___ TASK DATA

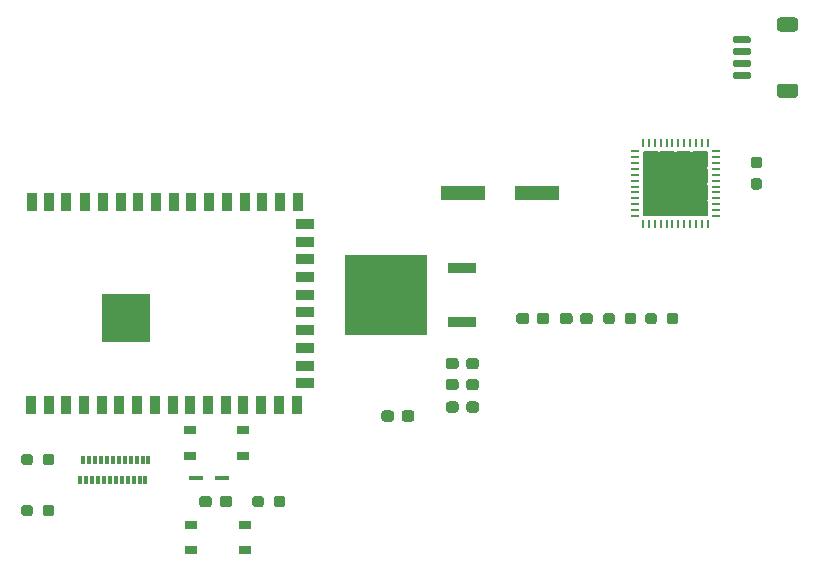
<source format=gbr>
%TF.GenerationSoftware,KiCad,Pcbnew,(5.1.9-0-10_14)*%
%TF.CreationDate,2021-04-08T19:41:26-04:00*%
%TF.ProjectId,RoboCloud,526f626f-436c-46f7-9564-2e6b69636164,rev?*%
%TF.SameCoordinates,Original*%
%TF.FileFunction,Paste,Top*%
%TF.FilePolarity,Positive*%
%FSLAX46Y46*%
G04 Gerber Fmt 4.6, Leading zero omitted, Abs format (unit mm)*
G04 Created by KiCad (PCBNEW (5.1.9-0-10_14)) date 2021-04-08 19:41:26*
%MOMM*%
%LPD*%
G01*
G04 APERTURE LIST*
%ADD10C,0.152400*%
%ADD11R,0.990600X0.711200*%
%ADD12R,4.100000X4.100000*%
%ADD13R,0.900000X1.500000*%
%ADD14R,1.500000X0.900000*%
%ADD15R,3.708400X1.219200*%
%ADD16R,1.168400X0.457200*%
%ADD17R,0.300000X0.700000*%
%ADD18R,0.704800X0.199200*%
%ADD19R,0.199200X0.704800*%
%ADD20R,5.499999X5.499999*%
%ADD21R,2.489200X0.939800*%
%ADD22R,6.934200X6.781800*%
G04 APERTURE END LIST*
D10*
%TO.C,U1*%
X188705000Y-80723000D02*
X187530000Y-80723000D01*
X188705000Y-81898000D02*
X188705000Y-80723000D01*
X187530000Y-81898000D02*
X188705000Y-81898000D01*
X187530000Y-80723000D02*
X187530000Y-81898000D01*
X188705000Y-79348000D02*
X187530000Y-79348000D01*
X188705000Y-80523000D02*
X188705000Y-79348000D01*
X187530000Y-80523000D02*
X188705000Y-80523000D01*
X187530000Y-79348000D02*
X187530000Y-80523000D01*
X188705000Y-77973000D02*
X187530000Y-77973000D01*
X188705000Y-79148000D02*
X188705000Y-77973000D01*
X187530000Y-79148000D02*
X188705000Y-79148000D01*
X187530000Y-77973000D02*
X187530000Y-79148000D01*
X188705000Y-76598000D02*
X187530000Y-76598000D01*
X188705000Y-77773000D02*
X188705000Y-76598000D01*
X187530000Y-77773000D02*
X188705000Y-77773000D01*
X187530000Y-76598000D02*
X187530000Y-77773000D01*
X187330000Y-80723000D02*
X186155000Y-80723000D01*
X187330000Y-81898000D02*
X187330000Y-80723000D01*
X186155000Y-81898000D02*
X187330000Y-81898000D01*
X186155000Y-80723000D02*
X186155000Y-81898000D01*
X187330000Y-79348000D02*
X186155000Y-79348000D01*
X187330000Y-80523000D02*
X187330000Y-79348000D01*
X186155000Y-80523000D02*
X187330000Y-80523000D01*
X186155000Y-79348000D02*
X186155000Y-80523000D01*
X187330000Y-77973000D02*
X186155000Y-77973000D01*
X187330000Y-79148000D02*
X187330000Y-77973000D01*
X186155000Y-79148000D02*
X187330000Y-79148000D01*
X186155000Y-77973000D02*
X186155000Y-79148000D01*
X187330000Y-76598000D02*
X186155000Y-76598000D01*
X187330000Y-77773000D02*
X187330000Y-76598000D01*
X186155000Y-77773000D02*
X187330000Y-77773000D01*
X186155000Y-76598000D02*
X186155000Y-77773000D01*
X185955000Y-80723000D02*
X184780000Y-80723000D01*
X185955000Y-81898000D02*
X185955000Y-80723000D01*
X184780000Y-81898000D02*
X185955000Y-81898000D01*
X184780000Y-80723000D02*
X184780000Y-81898000D01*
X185955000Y-79348000D02*
X184780000Y-79348000D01*
X185955000Y-80523000D02*
X185955000Y-79348000D01*
X184780000Y-80523000D02*
X185955000Y-80523000D01*
X184780000Y-79348000D02*
X184780000Y-80523000D01*
X185955000Y-77973000D02*
X184780000Y-77973000D01*
X185955000Y-79148000D02*
X185955000Y-77973000D01*
X184780000Y-79148000D02*
X185955000Y-79148000D01*
X184780000Y-77973000D02*
X184780000Y-79148000D01*
X185955000Y-76598000D02*
X184780000Y-76598000D01*
X185955000Y-77773000D02*
X185955000Y-76598000D01*
X184780000Y-77773000D02*
X185955000Y-77773000D01*
X184780000Y-76598000D02*
X184780000Y-77773000D01*
X184580000Y-80723000D02*
X183405000Y-80723000D01*
X184580000Y-81898000D02*
X184580000Y-80723000D01*
X183405000Y-81898000D02*
X184580000Y-81898000D01*
X183405000Y-80723000D02*
X183405000Y-81898000D01*
X184580000Y-79348000D02*
X183405000Y-79348000D01*
X184580000Y-80523000D02*
X184580000Y-79348000D01*
X183405000Y-80523000D02*
X184580000Y-80523000D01*
X183405000Y-79348000D02*
X183405000Y-80523000D01*
X184580000Y-77973000D02*
X183405000Y-77973000D01*
X184580000Y-79148000D02*
X184580000Y-77973000D01*
X183405000Y-79148000D02*
X184580000Y-79148000D01*
X183405000Y-77973000D02*
X183405000Y-79148000D01*
X184580000Y-76598000D02*
X183405000Y-76598000D01*
X184580000Y-77773000D02*
X184580000Y-76598000D01*
X183405000Y-77773000D02*
X184580000Y-77773000D01*
X183405000Y-76598000D02*
X183405000Y-77773000D01*
%TD*%
%TO.C,REF\u002A\u002A*%
G36*
G01*
X152063000Y-106409500D02*
X152063000Y-105934500D01*
G75*
G02*
X152300500Y-105697000I237500J0D01*
G01*
X152800500Y-105697000D01*
G75*
G02*
X153038000Y-105934500I0J-237500D01*
G01*
X153038000Y-106409500D01*
G75*
G02*
X152800500Y-106647000I-237500J0D01*
G01*
X152300500Y-106647000D01*
G75*
G02*
X152063000Y-106409500I0J237500D01*
G01*
G37*
G36*
G01*
X150238000Y-106409500D02*
X150238000Y-105934500D01*
G75*
G02*
X150475500Y-105697000I237500J0D01*
G01*
X150975500Y-105697000D01*
G75*
G02*
X151213000Y-105934500I0J-237500D01*
G01*
X151213000Y-106409500D01*
G75*
G02*
X150975500Y-106647000I-237500J0D01*
G01*
X150475500Y-106647000D01*
G75*
G02*
X150238000Y-106409500I0J237500D01*
G01*
G37*
%TD*%
%TO.C,C*%
G36*
G01*
X147454500Y-106409500D02*
X147454500Y-105934500D01*
G75*
G02*
X147692000Y-105697000I237500J0D01*
G01*
X148292000Y-105697000D01*
G75*
G02*
X148529500Y-105934500I0J-237500D01*
G01*
X148529500Y-106409500D01*
G75*
G02*
X148292000Y-106647000I-237500J0D01*
G01*
X147692000Y-106647000D01*
G75*
G02*
X147454500Y-106409500I0J237500D01*
G01*
G37*
G36*
G01*
X145729500Y-106409500D02*
X145729500Y-105934500D01*
G75*
G02*
X145967000Y-105697000I237500J0D01*
G01*
X146567000Y-105697000D01*
G75*
G02*
X146804500Y-105934500I0J-237500D01*
G01*
X146804500Y-106409500D01*
G75*
G02*
X146567000Y-106647000I-237500J0D01*
G01*
X145967000Y-106647000D01*
G75*
G02*
X145729500Y-106409500I0J237500D01*
G01*
G37*
%TD*%
D11*
%TO.C,SW1*%
X145069999Y-108145001D03*
X149570001Y-108145001D03*
X145069999Y-110294999D03*
X149570001Y-110294999D03*
%TD*%
%TO.C,REF\u002A\u002A*%
G36*
G01*
X196200001Y-66380000D02*
X194899999Y-66380000D01*
G75*
G02*
X194650000Y-66130001I0J249999D01*
G01*
X194650000Y-65429999D01*
G75*
G02*
X194899999Y-65180000I249999J0D01*
G01*
X196200001Y-65180000D01*
G75*
G02*
X196450000Y-65429999I0J-249999D01*
G01*
X196450000Y-66130001D01*
G75*
G02*
X196200001Y-66380000I-249999J0D01*
G01*
G37*
G36*
G01*
X196200001Y-71980000D02*
X194899999Y-71980000D01*
G75*
G02*
X194650000Y-71730001I0J249999D01*
G01*
X194650000Y-71029999D01*
G75*
G02*
X194899999Y-70780000I249999J0D01*
G01*
X196200001Y-70780000D01*
G75*
G02*
X196450000Y-71029999I0J-249999D01*
G01*
X196450000Y-71730001D01*
G75*
G02*
X196200001Y-71980000I-249999J0D01*
G01*
G37*
G36*
G01*
X192300000Y-67380000D02*
X191050000Y-67380000D01*
G75*
G02*
X190900000Y-67230000I0J150000D01*
G01*
X190900000Y-66930000D01*
G75*
G02*
X191050000Y-66780000I150000J0D01*
G01*
X192300000Y-66780000D01*
G75*
G02*
X192450000Y-66930000I0J-150000D01*
G01*
X192450000Y-67230000D01*
G75*
G02*
X192300000Y-67380000I-150000J0D01*
G01*
G37*
G36*
G01*
X192300000Y-68380000D02*
X191050000Y-68380000D01*
G75*
G02*
X190900000Y-68230000I0J150000D01*
G01*
X190900000Y-67930000D01*
G75*
G02*
X191050000Y-67780000I150000J0D01*
G01*
X192300000Y-67780000D01*
G75*
G02*
X192450000Y-67930000I0J-150000D01*
G01*
X192450000Y-68230000D01*
G75*
G02*
X192300000Y-68380000I-150000J0D01*
G01*
G37*
G36*
G01*
X192300000Y-69380000D02*
X191050000Y-69380000D01*
G75*
G02*
X190900000Y-69230000I0J150000D01*
G01*
X190900000Y-68930000D01*
G75*
G02*
X191050000Y-68780000I150000J0D01*
G01*
X192300000Y-68780000D01*
G75*
G02*
X192450000Y-68930000I0J-150000D01*
G01*
X192450000Y-69230000D01*
G75*
G02*
X192300000Y-69380000I-150000J0D01*
G01*
G37*
G36*
G01*
X192300000Y-70380000D02*
X191050000Y-70380000D01*
G75*
G02*
X190900000Y-70230000I0J150000D01*
G01*
X190900000Y-69930000D01*
G75*
G02*
X191050000Y-69780000I150000J0D01*
G01*
X192300000Y-69780000D01*
G75*
G02*
X192450000Y-69930000I0J-150000D01*
G01*
X192450000Y-70230000D01*
G75*
G02*
X192300000Y-70380000I-150000J0D01*
G01*
G37*
%TD*%
D12*
%TO.C,U2*%
X139521000Y-90598000D03*
D13*
X131581000Y-80783000D03*
X132981000Y-80783000D03*
X134481000Y-80783000D03*
X136081000Y-80783000D03*
D14*
X154731000Y-84158000D03*
X154731000Y-82658000D03*
D13*
X154081000Y-80783000D03*
X152581000Y-80783000D03*
X151081000Y-80783000D03*
X149581000Y-80783000D03*
X148081000Y-80783000D03*
X146581000Y-80783000D03*
X145081000Y-80783000D03*
X143581000Y-80783000D03*
X142081000Y-80783000D03*
X140581000Y-80783000D03*
X139081000Y-80783000D03*
X137581000Y-80783000D03*
X150981000Y-98033000D03*
X149481000Y-98033000D03*
X147981000Y-98033000D03*
X146481000Y-98033000D03*
X144981000Y-98033000D03*
X143481000Y-98033000D03*
X141981000Y-98033000D03*
X140481000Y-98033000D03*
X138981000Y-98033000D03*
X137481000Y-98033000D03*
X135981000Y-98033000D03*
X134481000Y-98033000D03*
X132981000Y-98033000D03*
D14*
X154731000Y-85658000D03*
X154731000Y-87158000D03*
X154731000Y-88658000D03*
X154731000Y-90158000D03*
X154731000Y-91658000D03*
X154731000Y-93158000D03*
X154731000Y-94658000D03*
X154731000Y-96158000D03*
D13*
X153981000Y-98033000D03*
X152481000Y-98033000D03*
X131481000Y-98033000D03*
%TD*%
%TO.C,C1*%
G36*
G01*
X172590000Y-90915500D02*
X172590000Y-90440500D01*
G75*
G02*
X172827500Y-90203000I237500J0D01*
G01*
X173427500Y-90203000D01*
G75*
G02*
X173665000Y-90440500I0J-237500D01*
G01*
X173665000Y-90915500D01*
G75*
G02*
X173427500Y-91153000I-237500J0D01*
G01*
X172827500Y-91153000D01*
G75*
G02*
X172590000Y-90915500I0J237500D01*
G01*
G37*
G36*
G01*
X174315000Y-90915500D02*
X174315000Y-90440500D01*
G75*
G02*
X174552500Y-90203000I237500J0D01*
G01*
X175152500Y-90203000D01*
G75*
G02*
X175390000Y-90440500I0J-237500D01*
G01*
X175390000Y-90915500D01*
G75*
G02*
X175152500Y-91153000I-237500J0D01*
G01*
X174552500Y-91153000D01*
G75*
G02*
X174315000Y-90915500I0J237500D01*
G01*
G37*
%TD*%
D15*
%TO.C,C2*%
X168097200Y-80010000D03*
X174294800Y-80010000D03*
%TD*%
%TO.C,C3*%
G36*
G01*
X163960000Y-98695500D02*
X163960000Y-99170500D01*
G75*
G02*
X163722500Y-99408000I-237500J0D01*
G01*
X163122500Y-99408000D01*
G75*
G02*
X162885000Y-99170500I0J237500D01*
G01*
X162885000Y-98695500D01*
G75*
G02*
X163122500Y-98458000I237500J0D01*
G01*
X163722500Y-98458000D01*
G75*
G02*
X163960000Y-98695500I0J-237500D01*
G01*
G37*
G36*
G01*
X162235000Y-98695500D02*
X162235000Y-99170500D01*
G75*
G02*
X161997500Y-99408000I-237500J0D01*
G01*
X161397500Y-99408000D01*
G75*
G02*
X161160000Y-99170500I0J237500D01*
G01*
X161160000Y-98695500D01*
G75*
G02*
X161397500Y-98458000I237500J0D01*
G01*
X161997500Y-98458000D01*
G75*
G02*
X162235000Y-98695500I0J-237500D01*
G01*
G37*
%TD*%
%TO.C,C4*%
G36*
G01*
X177998000Y-90915500D02*
X177998000Y-90440500D01*
G75*
G02*
X178235500Y-90203000I237500J0D01*
G01*
X178835500Y-90203000D01*
G75*
G02*
X179073000Y-90440500I0J-237500D01*
G01*
X179073000Y-90915500D01*
G75*
G02*
X178835500Y-91153000I-237500J0D01*
G01*
X178235500Y-91153000D01*
G75*
G02*
X177998000Y-90915500I0J237500D01*
G01*
G37*
G36*
G01*
X176273000Y-90915500D02*
X176273000Y-90440500D01*
G75*
G02*
X176510500Y-90203000I237500J0D01*
G01*
X177110500Y-90203000D01*
G75*
G02*
X177348000Y-90440500I0J-237500D01*
G01*
X177348000Y-90915500D01*
G75*
G02*
X177110500Y-91153000I-237500J0D01*
G01*
X176510500Y-91153000D01*
G75*
G02*
X176273000Y-90915500I0J237500D01*
G01*
G37*
%TD*%
%TO.C,C5*%
G36*
G01*
X168346000Y-98408500D02*
X168346000Y-97933500D01*
G75*
G02*
X168583500Y-97696000I237500J0D01*
G01*
X169183500Y-97696000D01*
G75*
G02*
X169421000Y-97933500I0J-237500D01*
G01*
X169421000Y-98408500D01*
G75*
G02*
X169183500Y-98646000I-237500J0D01*
G01*
X168583500Y-98646000D01*
G75*
G02*
X168346000Y-98408500I0J237500D01*
G01*
G37*
G36*
G01*
X166621000Y-98408500D02*
X166621000Y-97933500D01*
G75*
G02*
X166858500Y-97696000I237500J0D01*
G01*
X167458500Y-97696000D01*
G75*
G02*
X167696000Y-97933500I0J-237500D01*
G01*
X167696000Y-98408500D01*
G75*
G02*
X167458500Y-98646000I-237500J0D01*
G01*
X166858500Y-98646000D01*
G75*
G02*
X166621000Y-98408500I0J237500D01*
G01*
G37*
%TD*%
%TO.C,C6*%
G36*
G01*
X168346000Y-96503500D02*
X168346000Y-96028500D01*
G75*
G02*
X168583500Y-95791000I237500J0D01*
G01*
X169183500Y-95791000D01*
G75*
G02*
X169421000Y-96028500I0J-237500D01*
G01*
X169421000Y-96503500D01*
G75*
G02*
X169183500Y-96741000I-237500J0D01*
G01*
X168583500Y-96741000D01*
G75*
G02*
X168346000Y-96503500I0J237500D01*
G01*
G37*
G36*
G01*
X166621000Y-96503500D02*
X166621000Y-96028500D01*
G75*
G02*
X166858500Y-95791000I237500J0D01*
G01*
X167458500Y-95791000D01*
G75*
G02*
X167696000Y-96028500I0J-237500D01*
G01*
X167696000Y-96503500D01*
G75*
G02*
X167458500Y-96741000I-237500J0D01*
G01*
X166858500Y-96741000D01*
G75*
G02*
X166621000Y-96503500I0J237500D01*
G01*
G37*
%TD*%
%TO.C,C7*%
G36*
G01*
X166621000Y-94725500D02*
X166621000Y-94250500D01*
G75*
G02*
X166858500Y-94013000I237500J0D01*
G01*
X167458500Y-94013000D01*
G75*
G02*
X167696000Y-94250500I0J-237500D01*
G01*
X167696000Y-94725500D01*
G75*
G02*
X167458500Y-94963000I-237500J0D01*
G01*
X166858500Y-94963000D01*
G75*
G02*
X166621000Y-94725500I0J237500D01*
G01*
G37*
G36*
G01*
X168346000Y-94725500D02*
X168346000Y-94250500D01*
G75*
G02*
X168583500Y-94013000I237500J0D01*
G01*
X169183500Y-94013000D01*
G75*
G02*
X169421000Y-94250500I0J-237500D01*
G01*
X169421000Y-94725500D01*
G75*
G02*
X169183500Y-94963000I-237500J0D01*
G01*
X168583500Y-94963000D01*
G75*
G02*
X168346000Y-94725500I0J237500D01*
G01*
G37*
%TD*%
D16*
%TO.C,D2*%
X145427700Y-104140000D03*
X147688300Y-104140000D03*
%TD*%
D17*
%TO.C,J3*%
X135934000Y-102676000D03*
X136434000Y-102676000D03*
X136934000Y-102676000D03*
X137434000Y-102676000D03*
X137934000Y-102676000D03*
X138434000Y-102676000D03*
X138934000Y-102676000D03*
X141434000Y-102676000D03*
X140434000Y-102676000D03*
X139934000Y-102676000D03*
X139434000Y-102676000D03*
X140934000Y-102676000D03*
X141184000Y-104376000D03*
X140684000Y-104376000D03*
X140184000Y-104376000D03*
X139684000Y-104376000D03*
X139184000Y-104376000D03*
X138684000Y-104376000D03*
X138184000Y-104376000D03*
X137684000Y-104376000D03*
X137184000Y-104376000D03*
X136684000Y-104376000D03*
X136184000Y-104376000D03*
X135684000Y-104376000D03*
%TD*%
%TO.C,R1*%
G36*
G01*
X179956000Y-90915500D02*
X179956000Y-90440500D01*
G75*
G02*
X180193500Y-90203000I237500J0D01*
G01*
X180693500Y-90203000D01*
G75*
G02*
X180931000Y-90440500I0J-237500D01*
G01*
X180931000Y-90915500D01*
G75*
G02*
X180693500Y-91153000I-237500J0D01*
G01*
X180193500Y-91153000D01*
G75*
G02*
X179956000Y-90915500I0J237500D01*
G01*
G37*
G36*
G01*
X181781000Y-90915500D02*
X181781000Y-90440500D01*
G75*
G02*
X182018500Y-90203000I237500J0D01*
G01*
X182518500Y-90203000D01*
G75*
G02*
X182756000Y-90440500I0J-237500D01*
G01*
X182756000Y-90915500D01*
G75*
G02*
X182518500Y-91153000I-237500J0D01*
G01*
X182018500Y-91153000D01*
G75*
G02*
X181781000Y-90915500I0J237500D01*
G01*
G37*
%TD*%
%TO.C,R2*%
G36*
G01*
X186312000Y-90440500D02*
X186312000Y-90915500D01*
G75*
G02*
X186074500Y-91153000I-237500J0D01*
G01*
X185574500Y-91153000D01*
G75*
G02*
X185337000Y-90915500I0J237500D01*
G01*
X185337000Y-90440500D01*
G75*
G02*
X185574500Y-90203000I237500J0D01*
G01*
X186074500Y-90203000D01*
G75*
G02*
X186312000Y-90440500I0J-237500D01*
G01*
G37*
G36*
G01*
X184487000Y-90440500D02*
X184487000Y-90915500D01*
G75*
G02*
X184249500Y-91153000I-237500J0D01*
G01*
X183749500Y-91153000D01*
G75*
G02*
X183512000Y-90915500I0J237500D01*
G01*
X183512000Y-90440500D01*
G75*
G02*
X183749500Y-90203000I237500J0D01*
G01*
X184249500Y-90203000D01*
G75*
G02*
X184487000Y-90440500I0J-237500D01*
G01*
G37*
%TD*%
%TO.C,Re*%
G36*
G01*
X192675500Y-78784000D02*
X193150500Y-78784000D01*
G75*
G02*
X193388000Y-79021500I0J-237500D01*
G01*
X193388000Y-79521500D01*
G75*
G02*
X193150500Y-79759000I-237500J0D01*
G01*
X192675500Y-79759000D01*
G75*
G02*
X192438000Y-79521500I0J237500D01*
G01*
X192438000Y-79021500D01*
G75*
G02*
X192675500Y-78784000I237500J0D01*
G01*
G37*
G36*
G01*
X192675500Y-76959000D02*
X193150500Y-76959000D01*
G75*
G02*
X193388000Y-77196500I0J-237500D01*
G01*
X193388000Y-77696500D01*
G75*
G02*
X193150500Y-77934000I-237500J0D01*
G01*
X192675500Y-77934000D01*
G75*
G02*
X192438000Y-77696500I0J237500D01*
G01*
X192438000Y-77196500D01*
G75*
G02*
X192675500Y-76959000I237500J0D01*
G01*
G37*
%TD*%
%TO.C,R4*%
G36*
G01*
X133480000Y-102378500D02*
X133480000Y-102853500D01*
G75*
G02*
X133242500Y-103091000I-237500J0D01*
G01*
X132742500Y-103091000D01*
G75*
G02*
X132505000Y-102853500I0J237500D01*
G01*
X132505000Y-102378500D01*
G75*
G02*
X132742500Y-102141000I237500J0D01*
G01*
X133242500Y-102141000D01*
G75*
G02*
X133480000Y-102378500I0J-237500D01*
G01*
G37*
G36*
G01*
X131655000Y-102378500D02*
X131655000Y-102853500D01*
G75*
G02*
X131417500Y-103091000I-237500J0D01*
G01*
X130917500Y-103091000D01*
G75*
G02*
X130680000Y-102853500I0J237500D01*
G01*
X130680000Y-102378500D01*
G75*
G02*
X130917500Y-102141000I237500J0D01*
G01*
X131417500Y-102141000D01*
G75*
G02*
X131655000Y-102378500I0J-237500D01*
G01*
G37*
%TD*%
%TO.C,R5*%
G36*
G01*
X132505000Y-107171500D02*
X132505000Y-106696500D01*
G75*
G02*
X132742500Y-106459000I237500J0D01*
G01*
X133242500Y-106459000D01*
G75*
G02*
X133480000Y-106696500I0J-237500D01*
G01*
X133480000Y-107171500D01*
G75*
G02*
X133242500Y-107409000I-237500J0D01*
G01*
X132742500Y-107409000D01*
G75*
G02*
X132505000Y-107171500I0J237500D01*
G01*
G37*
G36*
G01*
X130680000Y-107171500D02*
X130680000Y-106696500D01*
G75*
G02*
X130917500Y-106459000I237500J0D01*
G01*
X131417500Y-106459000D01*
G75*
G02*
X131655000Y-106696500I0J-237500D01*
G01*
X131655000Y-107171500D01*
G75*
G02*
X131417500Y-107409000I-237500J0D01*
G01*
X130917500Y-107409000D01*
G75*
G02*
X130680000Y-107171500I0J237500D01*
G01*
G37*
%TD*%
D11*
%TO.C,SW1*%
X149443001Y-102293999D03*
X144942999Y-102293999D03*
X149443001Y-100144001D03*
X144942999Y-100144001D03*
%TD*%
D18*
%TO.C,U1*%
X182602602Y-76498000D03*
X182602602Y-76997999D03*
X182602602Y-77498001D03*
X182602602Y-77998000D03*
X182602602Y-78497999D03*
X182602602Y-78998000D03*
X182602602Y-79498000D03*
X182602602Y-79998001D03*
X182602602Y-80498000D03*
X182602602Y-80997999D03*
X182602602Y-81498001D03*
X182602602Y-81998000D03*
D19*
X183305000Y-82700398D03*
X183804999Y-82700398D03*
X184305001Y-82700398D03*
X184805000Y-82700398D03*
X185304999Y-82700398D03*
X185805000Y-82700398D03*
X186305000Y-82700398D03*
X186805001Y-82700398D03*
X187305000Y-82700398D03*
X187804999Y-82700398D03*
X188305001Y-82700398D03*
X188805000Y-82700398D03*
D18*
X189507398Y-81998000D03*
X189507398Y-81498001D03*
X189507398Y-80997999D03*
X189507398Y-80498000D03*
X189507398Y-79998001D03*
X189507398Y-79498000D03*
X189507398Y-78998000D03*
X189507398Y-78497999D03*
X189507398Y-77998000D03*
X189507398Y-77498001D03*
X189507398Y-76997999D03*
X189507398Y-76498000D03*
D19*
X188805000Y-75795602D03*
X188305001Y-75795602D03*
X187804999Y-75795602D03*
X187305000Y-75795602D03*
X186805001Y-75795602D03*
X186305000Y-75795602D03*
X185805000Y-75795602D03*
X185304999Y-75795602D03*
X184805000Y-75795602D03*
X184305001Y-75795602D03*
X183804999Y-75795602D03*
X183305000Y-75795602D03*
D20*
X186055000Y-79248000D03*
%TD*%
D21*
%TO.C,U1*%
X167957500Y-90936001D03*
D22*
X161544000Y-88646000D03*
D21*
X167957500Y-86355999D03*
%TD*%
M02*

</source>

______

▶ [ACTION ITEM] Working from the entries above, find every line in which the word "APERTURE" occurs and copy it.

▶ [REPLY]
G04 APERTURE LIST*
G04 APERTURE END LIST*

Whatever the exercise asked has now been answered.